Because we have found that up-regulation of the AP-1 family protein c-Fos is necessary for TRAIL-induced apoptosis, we examined whether c-Fos levels are up-regulated in the presence of MG-132. We found that c-Fos protein and mRNA levels were increased in the presence of MG-132 alone (Fig. 2B), a condition that does not promote cell death in resistant prostate cancer cells (Fig. 1B and D). However, combination of MG-132 and TRAIL sensitizes prostate cancer cells to undergo cell death while promoting c-Fos levels at the mRNA and protein levels (Fig. 2B). Decrease in c-FLIP(L) and increase in c-Fos protein levels are observed in a time-dependent (Fig. 2C) and dose-dependent (data not shown) manner. Because c-Fos is a well established transcription factor (30–32), we determined whether there is any significant change in nuclear c-Fos levels in the presence of MG-132. We found that nuclear c-Fos, and more specifically phosphorylated nuclear c-Fos, was increased when treated with MG-132 or MG-132 + TRAIL (Fig. 2D). This result shows that MG-132 sensitizes resistant prostate cancer cancers to undergo apoptosis (Fig. 1) by repressing expression of c-FLIP(L) and promoting expression of c-Fos. Similar to our previous results, increased expression of c-Fos in response to MG-132 does not induce cell death; it only primes resistant prostate cancer cells to undergo apoptosis (Figs. 1 and 2).

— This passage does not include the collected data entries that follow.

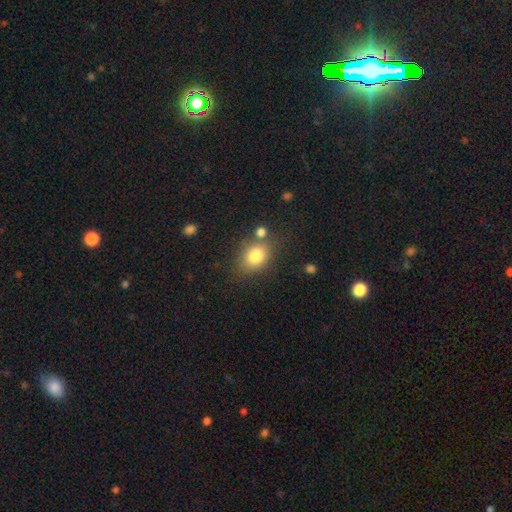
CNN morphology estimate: Smooth or featured?
  - smooth: 80% *
  - star or artifact: 10%
  - featured or disk: 10%
How rounded?
  - in between: 56% *
  - round: 42%
  - cigar-shaped: 1%
Merging?
  - none: 70% *
  - minor disturbance: 14%
  - merger: 11%
  - major disturbance: 5%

Combination of TRAIL and MG-132 increases AP-1 activity and decreases c-FLIP(L) promoter activity. Because the combination of MG-132 and TRAIL reduces the expression of c-FLIP(L) and enhances the expression of the AP-1 family member c-Fos (Fig. 2), we wished to determine whether there is any direct interaction between the transcription factor AP-1/c-Fos and the antiapoptotic molecule c-FLIP(L). First, we examined the luciferase AP-1 activity in the resistant PC3-TR cells. We found that MG-132 alone or combination of MG-132 + TRAIL significantly enhanced the AP-1 activity in the resistant PC3-TR cells after 24 h of treatment (Fig. 3A). Enhancement of AP-1 activity was particularly pronounced when MG-132 was combined with TRAIL (Fig. 3A). c-FLIP(L) promoter activity was not significantly changed in the presence of MG-132; however, the combination of MG-132 + TRAIL led to significant reduction of the c-FLIP(L) promoter activity (Fig. 3B). This result, again, suggests that the proteosome inhibitor, MG-132 alone, sensitizes resistant prostate cancer cells to undergo apoptosis by enhancing AP-1 activity, which only in the presence of the proapoptotic agent TRAIL will lead to repression of the c-FLIP(L) antiapoptotic molecule (Fig. 2).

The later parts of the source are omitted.